Research tells us that people who have ADHD have lower dopamine levels, which is the neurotransmitter that is associated with your attention and focus. Dopamine is also known as the ‘’feel-good’’ chemical, so whenever you’re having a good time listening to your favourite song or eating your favourite meal that’s your brain releasing dopamine. Due to the lowered levels in people with ADHD, we can find it difficult or even challenging to start work we don't enjoy as we don’t get the same rush.
Tuning your radio
A helpful tool that can get you started is the Pomodoro Timer - it’s a handy website where you can time yourself to work for 25 minutes then take a break for 5. Once you’ve completed this four times you get a much needed long break of 15 minutes. If you’re struggling with starting a project, this can easily break down sessions into much more manageable chunks, increasing productivity and can yield the most results in a short amount of time.
Listening to jazz can lower your heart rate and improve focus. The waves of jazz music are linked to mental stimulation and stress reduction, improving creativity and workflow. This especially helps when you’re stressed about a current project and need help tuning out brain-fog and your surroundings. Looking for the ‘’perfect’’ station can put your brain under a lot of stress, listening to jazz in the background can work as an aid to decrease mind clutter.
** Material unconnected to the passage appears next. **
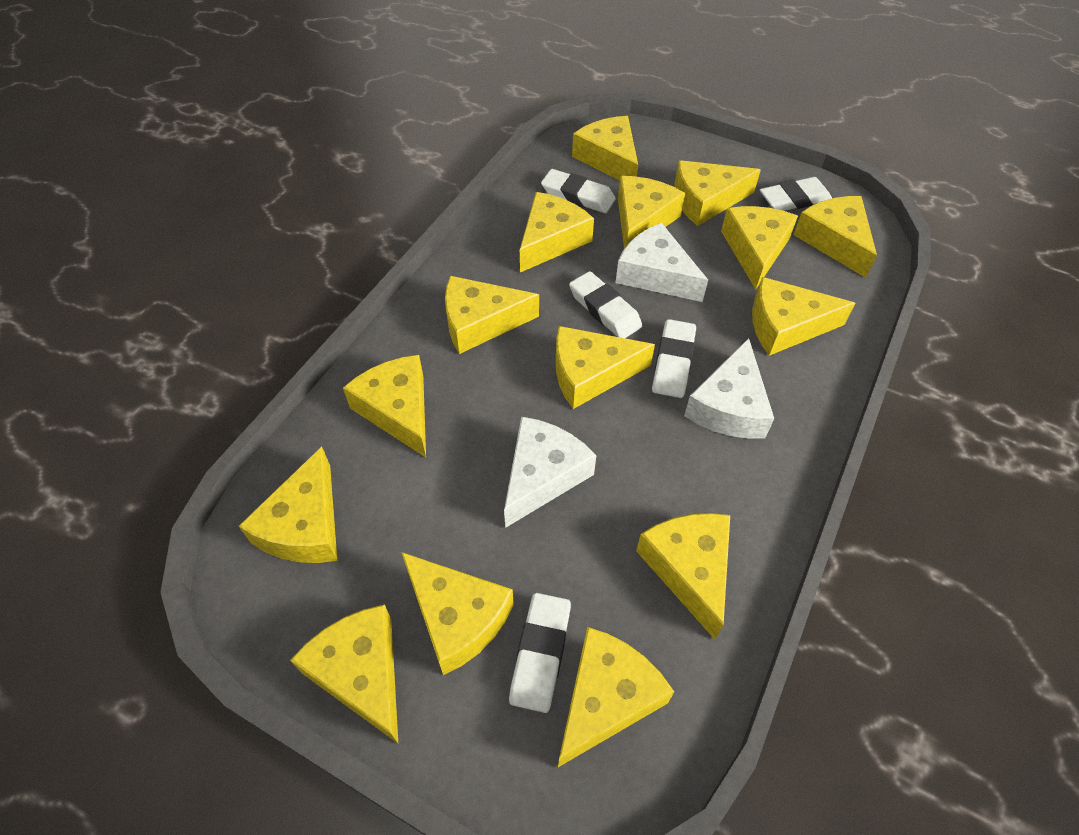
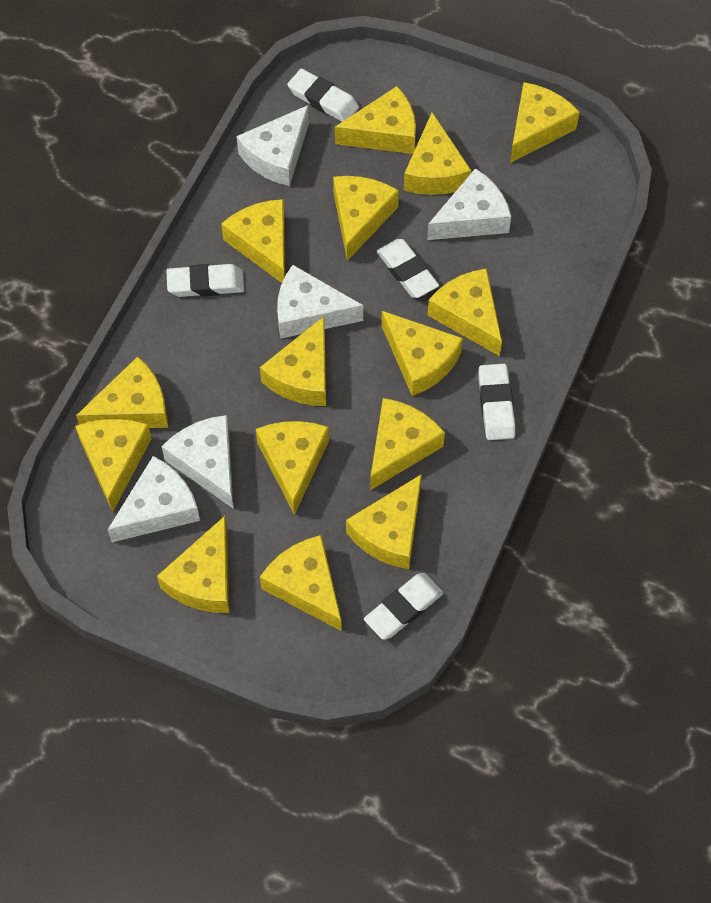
white cheese: 3 -> 5

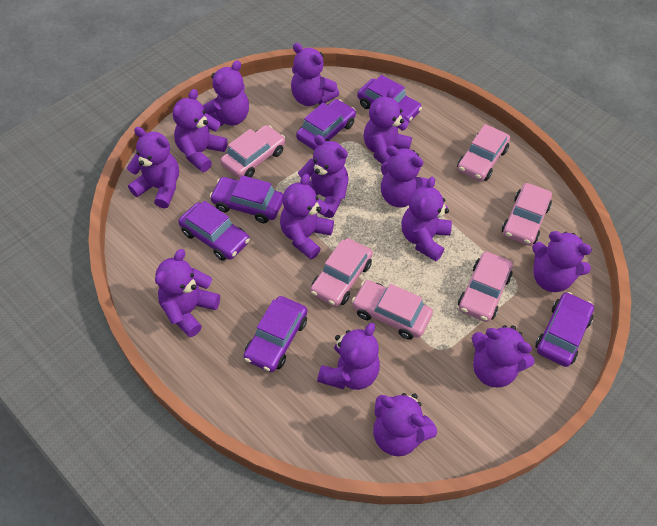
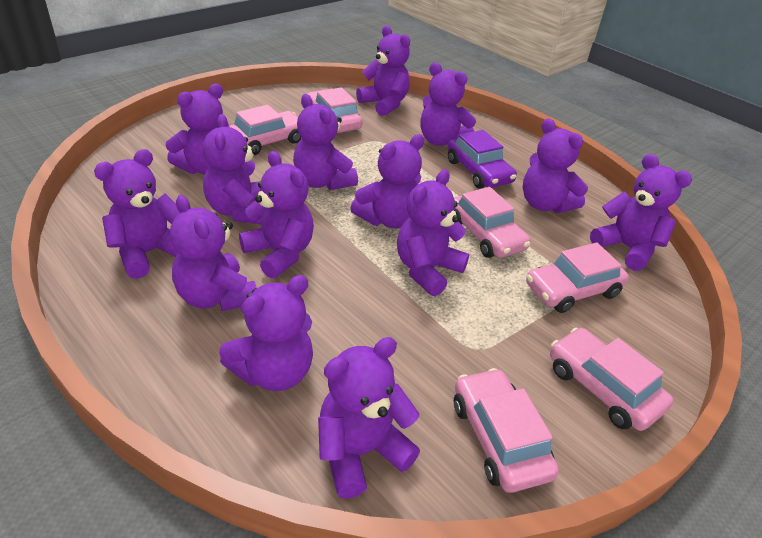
purple car: 6 -> 1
Going out for walks before starting a project can also increase dopamine levels. Studies have shown that consistent exercise has been linked to an increased level of dopamine in the brain. It also helps to get rid of any nervous energy that you have by moving and taking in the surroundings of a different atmosphere. Maybe you’ll even find inspiration while taking a step back from your workspace, the world is your oyster!
These tools are a great starting point, but the most important tool that you have to remember is yourself. Be kind to yourself. These tools have helped me clear my mind and my radio, but none of them will work if we are not kind to ourselves. So remember to take a step back and appreciate the work you’ve done. After all, this is your radio.